Source data:
- Opening Delimiter -

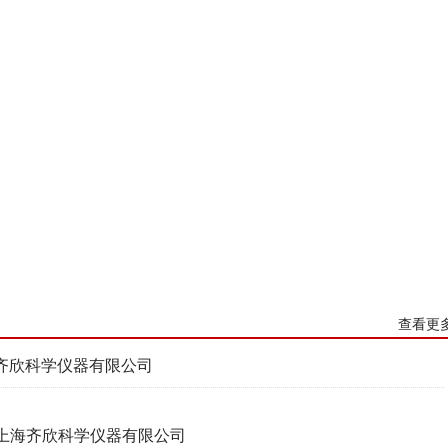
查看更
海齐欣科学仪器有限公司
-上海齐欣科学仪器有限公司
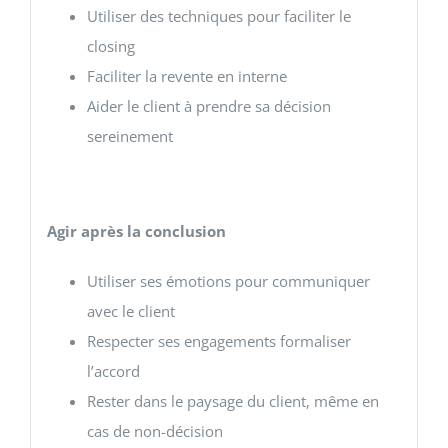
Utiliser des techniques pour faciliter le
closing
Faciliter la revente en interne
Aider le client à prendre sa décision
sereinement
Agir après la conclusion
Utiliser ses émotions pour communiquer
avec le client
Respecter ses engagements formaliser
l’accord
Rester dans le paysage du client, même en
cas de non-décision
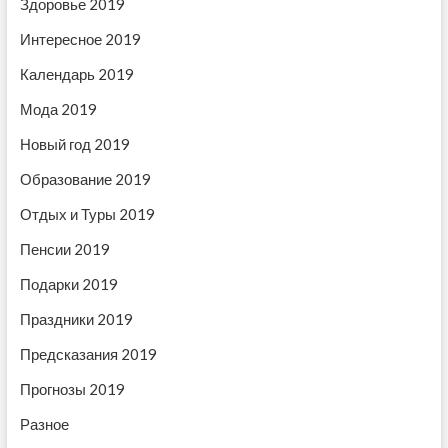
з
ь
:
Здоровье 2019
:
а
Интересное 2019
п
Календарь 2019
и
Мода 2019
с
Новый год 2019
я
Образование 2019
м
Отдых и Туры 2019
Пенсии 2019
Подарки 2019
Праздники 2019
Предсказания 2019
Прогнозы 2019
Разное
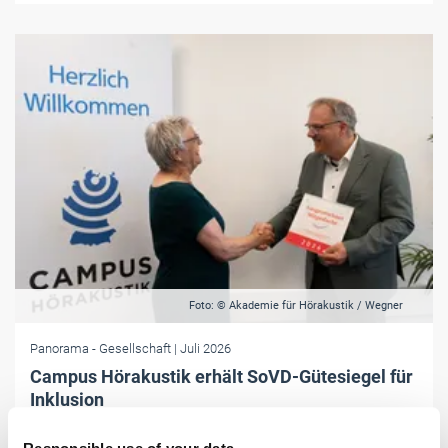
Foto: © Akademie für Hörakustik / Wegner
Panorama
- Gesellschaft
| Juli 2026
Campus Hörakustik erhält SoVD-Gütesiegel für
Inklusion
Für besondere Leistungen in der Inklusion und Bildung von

- Closing Delimiter -

Work order: Copy out each record word for word and omit any pictures.

Response to this task:
查看更
海齐欣科学仪器有限公司
-上海齐欣科学仪器有限公司
Utiliser des techniques pour faciliter le
closing
Faciliter la revente en interne
Aider le client à prendre sa décision
sereinement
Agir après la conclusion
Utiliser ses émotions pour communiquer
avec le client
Respecter ses engagements formaliser
l’accord
Rester dans le paysage du client, même en
cas de non-décision
з
ь
:
Здоровье 2019
:
а
Интересное 2019
п
Календарь 2019
и
Мода 2019
с
Новый год 2019
я
Образование 2019
м
Отдых и Туры 2019
Пенсии 2019
Подарки 2019
Праздники 2019
Предсказания 2019
Прогнозы 2019
Разное
Foto: © Akademie für Hörakustik / Wegner
Panorama
- Gesellschaft
| Juli 2026
Campus Hörakustik erhält SoVD-Gütesiegel für
Inklusion
Für besondere Leistungen in der Inklusion und Bildung von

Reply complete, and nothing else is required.